“I don’t think ‘post-genre’ works if post-genre becomes just another genre.”
I beg your pardon? Composer William Brittelle isn’t, it transpires, spouting pretentious gobbledygook. He is talking about his own music, and he’s serious.
Post-genre, it seems, is what you get when music no longer fits into easy types or categories. Jazz, classical, rock, hip-hop, soul, electronica — these and other styles of music, though sometimes interacting, for many years essentially developed separately. What would happen if you chopped up bits of two or more of them, and threw them in the melting pot together?
Brittelle’s music is one answer. It’s often described as a mishmash of various influences, including classical. Twin Cities audiences get a chance to sample it Wednesday when his new work, “Spiritual America,” has its world premiere at Aria in Minneapolis in the St. Paul Chamber Orchestra’s push-the-envelope Liquid Music series.
Brittelle is happy acknowledging the unusual mix of ingredients that go into his compositions. He insists, though, that none of it is premeditated or formulaic.
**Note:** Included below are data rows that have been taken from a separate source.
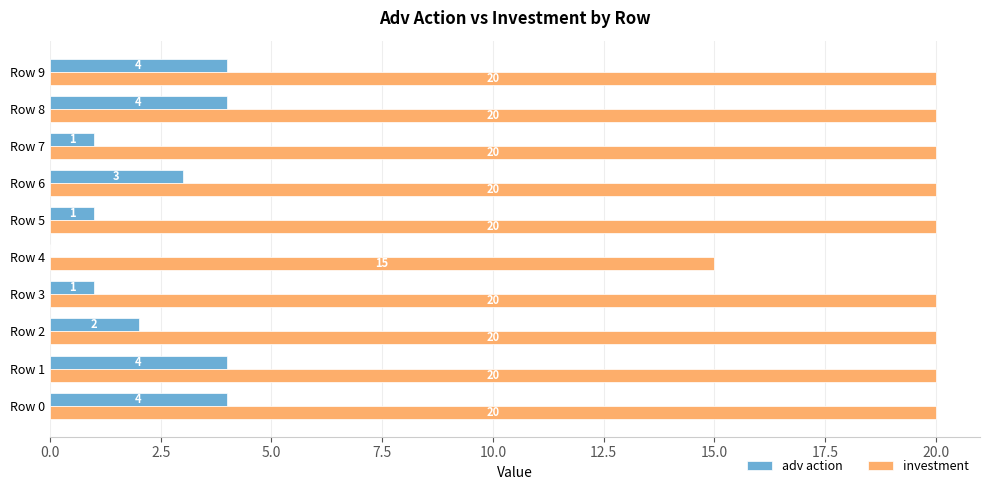

What is the highest value of the investment series?

20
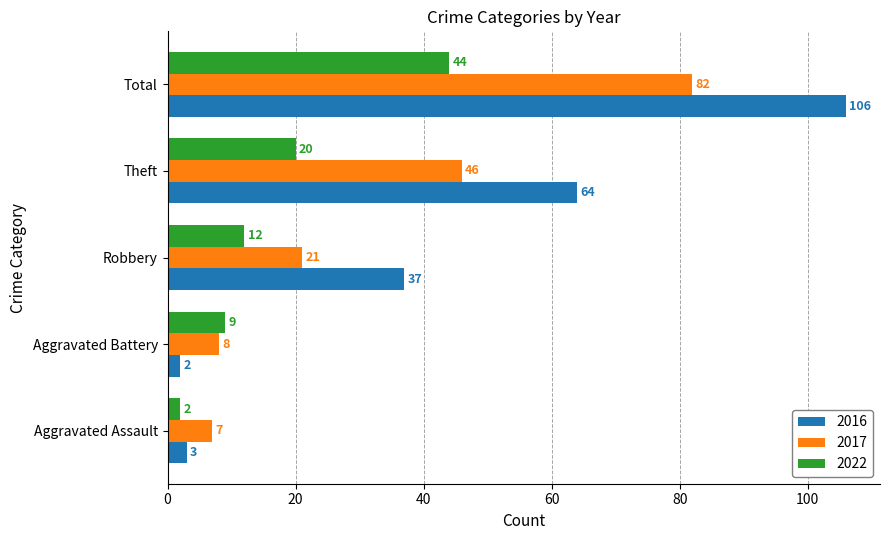

At which label is 2016 closest to 54?

Theft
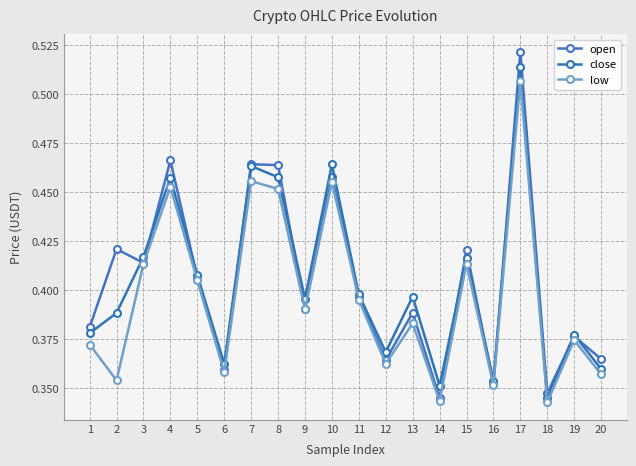

Is the value of low at 8 greater than the value of close at 20?

Yes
Post-genre, for him, means simply moving beyond labels, listening to the variety of voices speaking inside him as a composer, whatever their particular stylistic accents.
“I think there are continuing trends in our culture to view people not according to their gender or race,” he said. “I would hope these are paralleled by a movement in music to look at the creator and the context of the composition, ahead of any genre information.” Stop pigeonholing, in other words, and start listening without prejudice.
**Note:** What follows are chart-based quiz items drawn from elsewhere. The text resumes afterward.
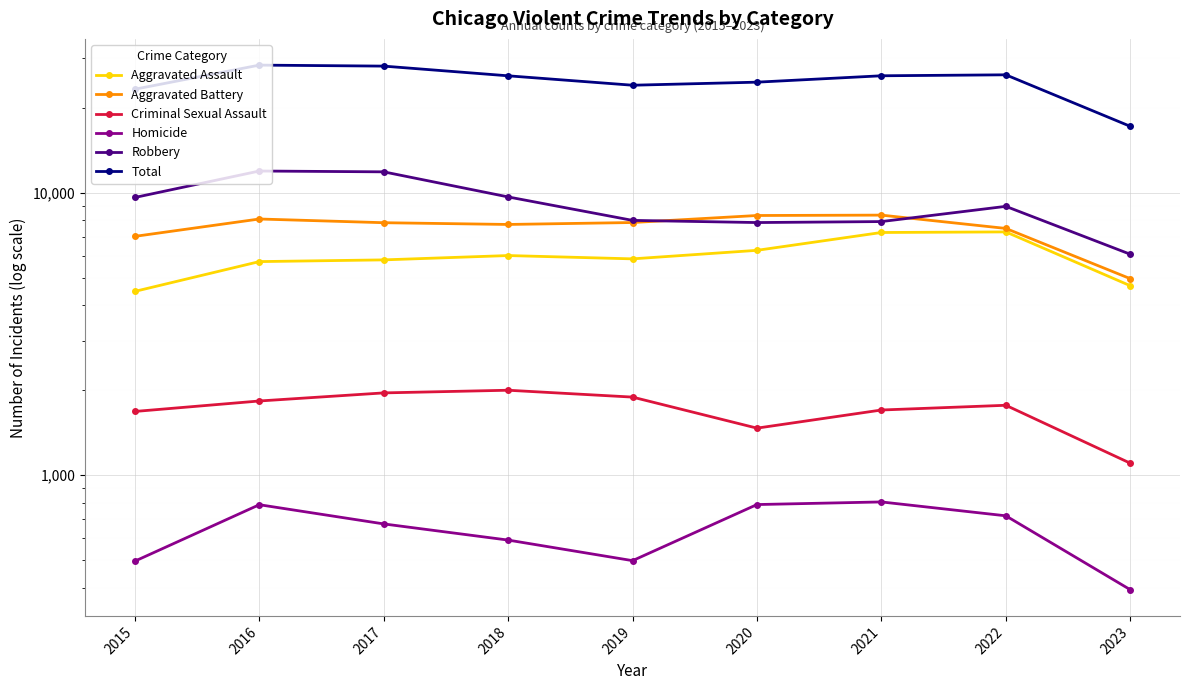

Is it true that Homicide equals 200 at 2022?

False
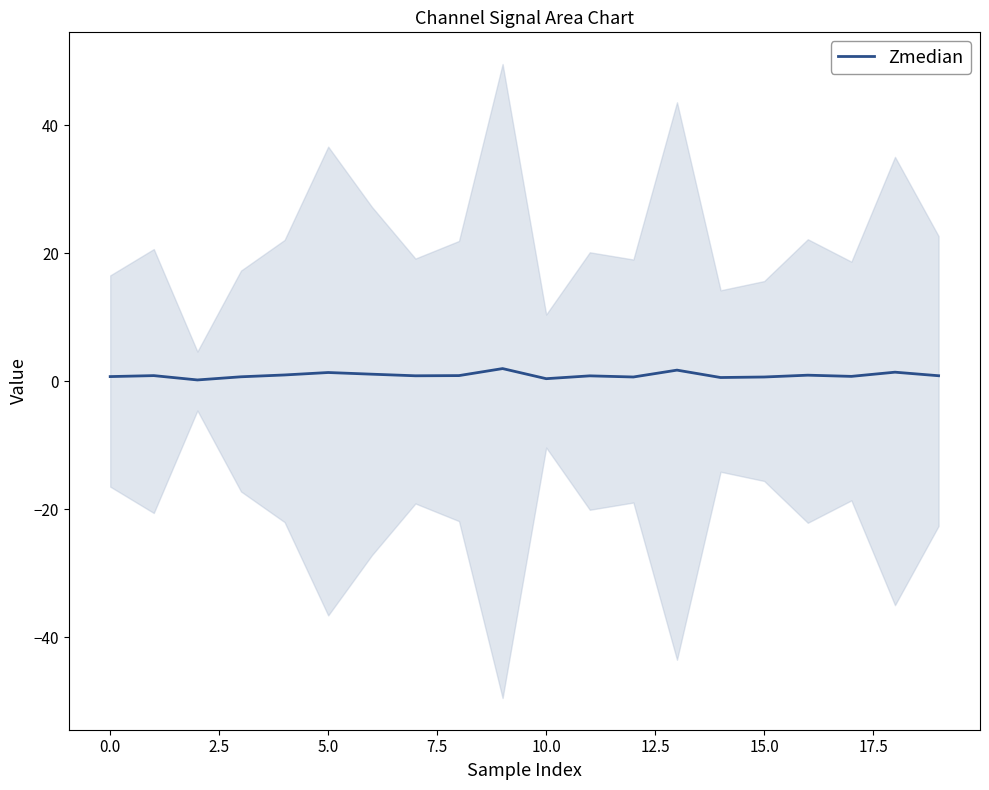

What is the greatest value displayed?

1.9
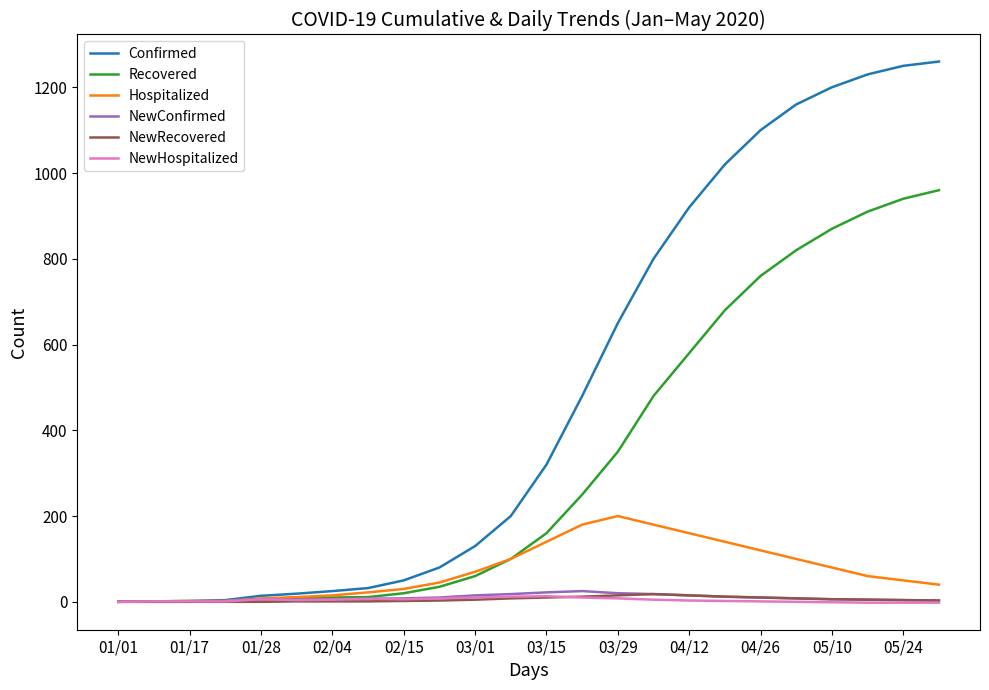

What is the highest value of the Recovered series?

960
Brittelle has a string of classical collaborations to his credit, including with the Seattle and Indianapolis symphonies. Why are classical orchestras reaching out to mavericks like him? Is there something wrong with “ordinary” classical music?
Kate Nordstrum, who curates the Liquid Music series, has a ready answer.
“I think with orchestras there has tended to be this inward focus, very mindful of specifics within the classical realm,” she said. “There hasn’t been enough outward-facing to what’s happening in the broader culture, to which other artists are doing work that orchestras should be paying attention to.”
‘A culture of openness’
Liquid Music was created to look outward, and address this very issue.
It commissioned Brittelle’s “Spiritual America” and has staged eight other premieres or new commissions in its first three seasons. “I’m excited about creating a culture of openness to new sounds and new ideas at the St. Paul Chamber Orchestra,” Nordstrum said. “And the audiences here are very excited about it.”
So excited, it seems, that sellout concerts are the rule, not the exception. A third of those attending Liquid Music shows go to regular SPCO concerts. The rest are new to the orchestra’s activities.
“It’s an audience of all ages, high schoolers to 85-year-olds,” said Nordstrum.
Part of the attraction is that Liquid Music eschews the traditional concert hall setting, choosing venues to suit the project. For Brittelle, this is crucial.
“Aria is a beautiful venue with a wonderful vibe, and a real emotional ambience to it,” he said of the Cass Gilbert-designed warehouse that once was home to Theatre de la Jeune Lune and is now an event center.
That’s important, as “Spiritual America” is a strikingly emotional piece of music, born of a desire on Brittelle’s part to reconnect with the religious and moral ethos of his small-town North Carolina upbringing. “A sense of longing” infuses the music, he said. “Wanting to belong, but not being able to conceive of a place where you would belong.”
His co-travelers on the evening are indie-rock duo Wye Oak, which will perform “Spiritual America.” Songs from their recent album “Shriek,” re-imagined for chamber orchestra by Brittelle, and a new piece by SPCO guest violinist Michi Wiancko are also featured.
What sort of music is it? Brittelle would probably view the question as irrelevant. What he values is the opportunity to write for enlightened organizations that let him be himself, heeding the variety of siren sounds within him.
“I really do think Liquid Music is remarkable and deserves to be trumpeted as a model of what is possible. Because of it, and programs like it, I don’t feel there’s anything I’m not allowed to do anymore.”
Terry Blain is a Twin Cities writer.